In deduction, the general rule is not constructed from any
observed specific instances. In induction the general rule
is the conclusion and it is entirely constructed from the
observed specific instances, which form the premises.
And furthermore, in logical discussions the terms "valid"
or "invalid" do not indicate "correct" and "incorrect." Rather,
"valid" and "invalid" refer to the certainty of the conclusion
based upon the form of the argument. When we say an argument
is "valid," as in the case of deduction, we mean that the
conclusion is certain if the premises are true. When we say
an argument is "invalid," as in the case of induction, we
mean that the conclusion is still not certain, even if all
the premises are true. When we say a conclusion is not certain,
we do not mean it is necessarily false or even that it is
necessarily unlikely. We simply mean that we cannot know that
it is true with any absolute certainty.
It must be noted that almost all of scientific knowledge is
inductive. A scientific (or natural) law is an abstract
thing. We do not observe any scientific law directly but rather
we make the best possible assessment of what a scientific
law involves by observing specific instances or effects of
that law and using those observations of instances to make
inferences about what the general law could be like. Or, in
other words, a scientific law acts as a cause. We do not observe
the cause directly but observe instances, which we believe
to be effects of that law and from those observed effects
we draw conclusions about the cause or law itself.
However, because this form of reasoning is inductive, the
conclusions that we draw about the laws are not certain, as
they would be if drawn from deductive processes.
Now, in the case of experiments, scientists try to recreate
the cause in order to observe the cause or law directly. However,
even in such instances when recreating and observing a cause
directly are possible, we are still not observing the scientific
law itself, but rather we are observing specific instances
of that law at work. Based upon the instance of the law at
work observed during the experimentation processes, we then
make inferences about how that law works in general. Again,
by its very nature this is inductive and so any inferences
we draw about the general law or cause can never be certain.
Because even experimental recreations of a cause only involve
instances of a law at work, for scientific purposes, absolute
deduction is almost never available. We may apply deduction
during a particular experiment but the results of that deductive
experiment only provide for us an instance from which we induce
ideas about the law or cause as a whole. We never get to observe
the entirety of a law or cause, but only a specific instance
of it at work.
Specifically, with regard to the origin of the universe, we
cannot recreate this event, nor can we go back in time to
watch it occur. Thus, we cannot observe the origin of the
universe and are forced to draw conclusions about the origin
of the universe by observing the effects (particular instances),
which have resulted from that original event. (This problem
also applies to the origin of life since we cannot go back
in time and observe the actual origination of life on earth.)

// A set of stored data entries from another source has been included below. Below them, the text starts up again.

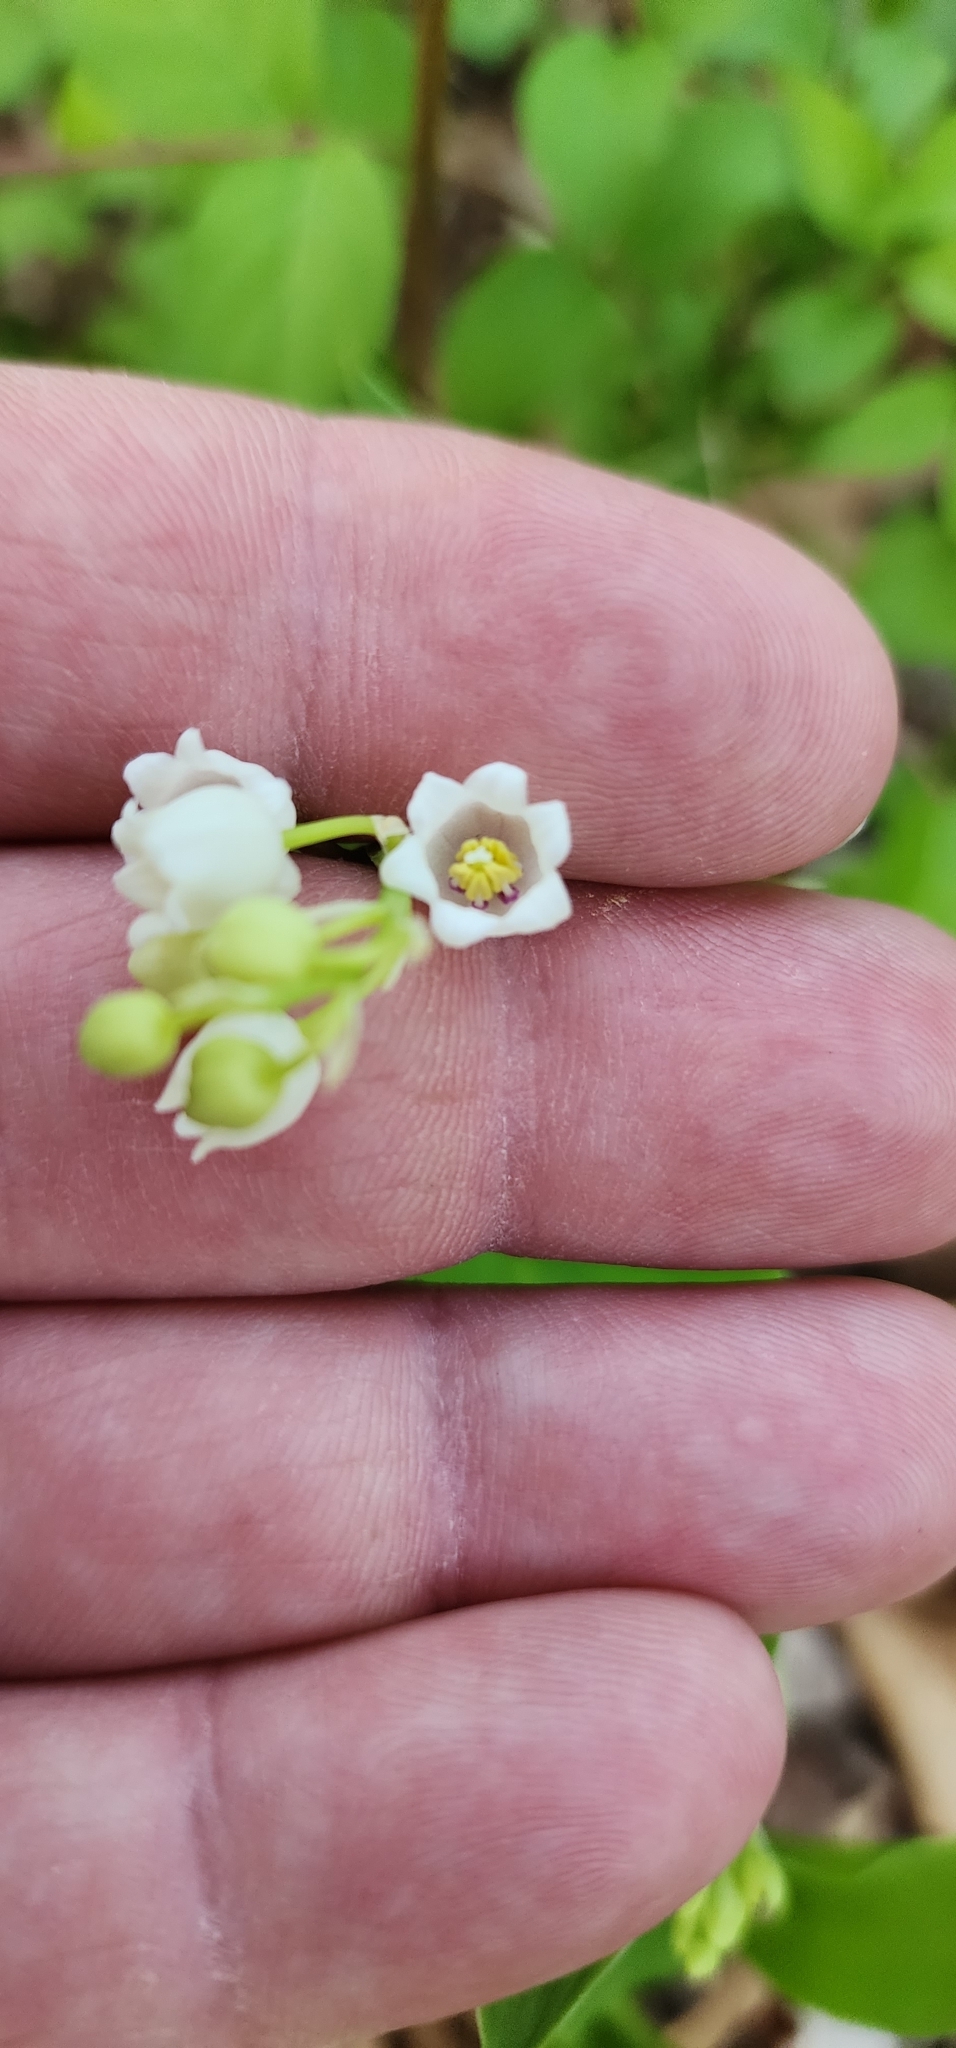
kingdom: Plantae
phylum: Tracheophyta
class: Liliopsida
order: Asparagales
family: Asparagaceae
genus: Convallaria
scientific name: Convallaria majalis
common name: Lily-of-the-valley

Therefore, all theories about the origin of the universe (and
the origin of life) are inductive in nature. And consequently,
one cannot disregard one origin theory in favor of another
on the grounds that a particular theory is based upon induction.
All origin theories necessarily rely upon induction because
we have no direct access to the cause itself (even if we suppose
that the cause is natural laws), we only have direct access
to particular instances of its effects. Conversely, because
all origin theories are necessarily based upon induction,
we can never assert that our conclusions are certain.
In conclusion, since all theories about the origin of the
universe and the origin of life (even atheistic theories)
rely upon induction, not deduction, we cannot reject Theism
based upon its reliance upon induction. Therefore, Atheistic/Agnostic
Charge No. 1 is unjustified and must be discarded.